Tech giant and workplace innovator Atlassian even builds a requirement for plants into its work-from-home guidelines.

Atlassian employees working from home receive a kit, global head of talent Bek Chee told Yahoo Finance.

“That [kit] says, ‘Hey you should probably have fresh plants in your room. Here's some advice on how you set up your home office,’” Chee said.

“We would – as part of our design kit – encourage people to have live plants kind of on either side of their monitor, right at home, while they're looking at their screen.”

Atlassian puts this down to the improved creativity and happiness benefits plants bring.

A study published in the Journal of Experimental Psychology also found that decking out your desk with plants can boost productivity by 15 per cent.

And a study published in the HortTechnology journal earlier this year studied the effects of office plants on workers in Japan.

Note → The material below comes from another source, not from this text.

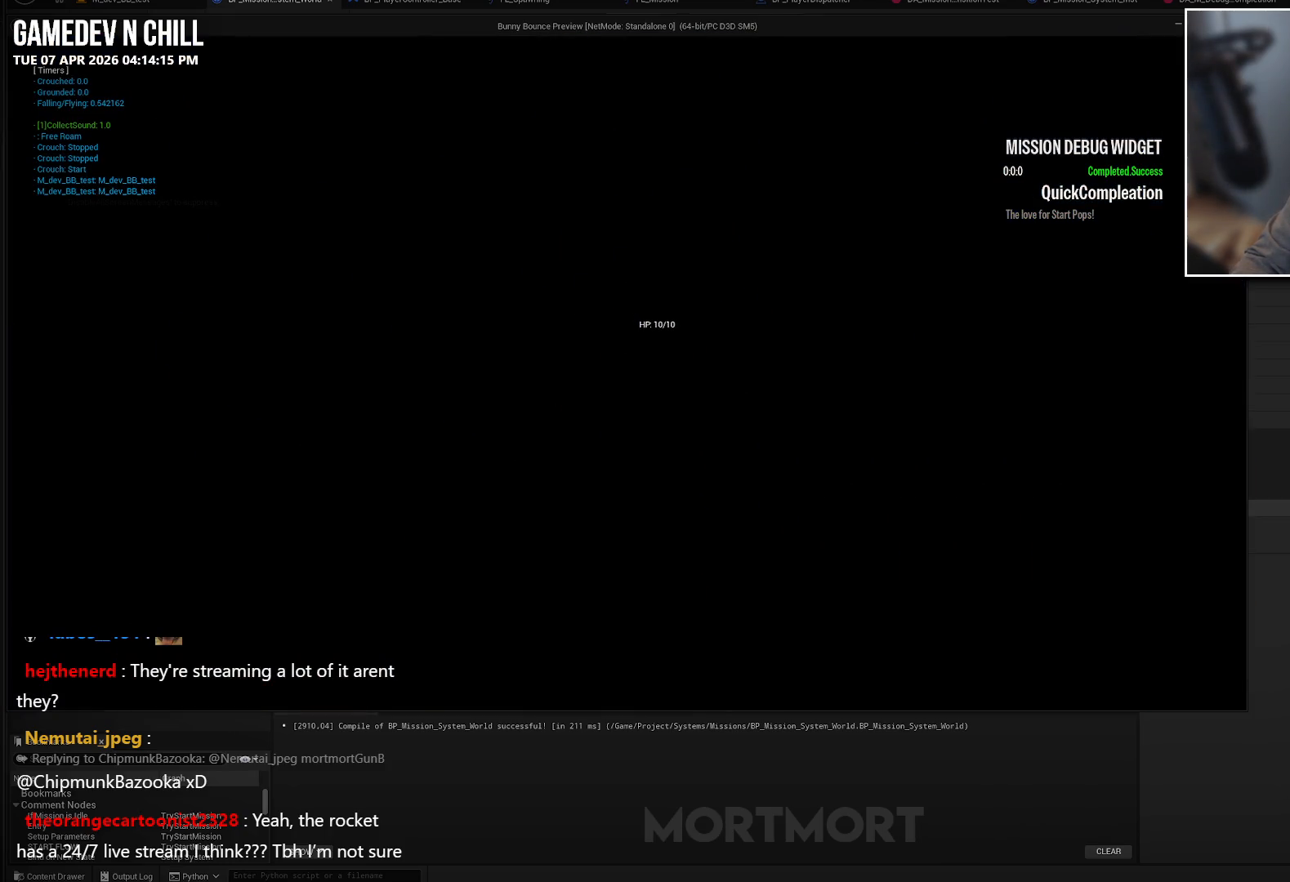
{"buttons": [], "left_stick": "center", "right_stick": "center", "events": []}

It found that workers who took just three minutes to look at and care for a desk plant were less stressed than they were at the beginning of the trial.

“Our study indicates that having opportunities to gaze intentionally at nearby plants on a daily basis in the work environment can reduce the psychological and physiological stress of office workers,” the researchers said.

Cheap plants

The good news is plants don’t have to cost a bomb.

Bunnings sells succulents for as little as $4 with prices for indoor plants going up from there.

You’ll need around two plants to have an impact on an average-sized room, but some plants are better than others.

According to a study published in the Polish Journal of Environmental Studies, rubber plants, yucca plants, crotons, gloxinia and basil are among the best at reducing the amount of carbon dioxide in the environment.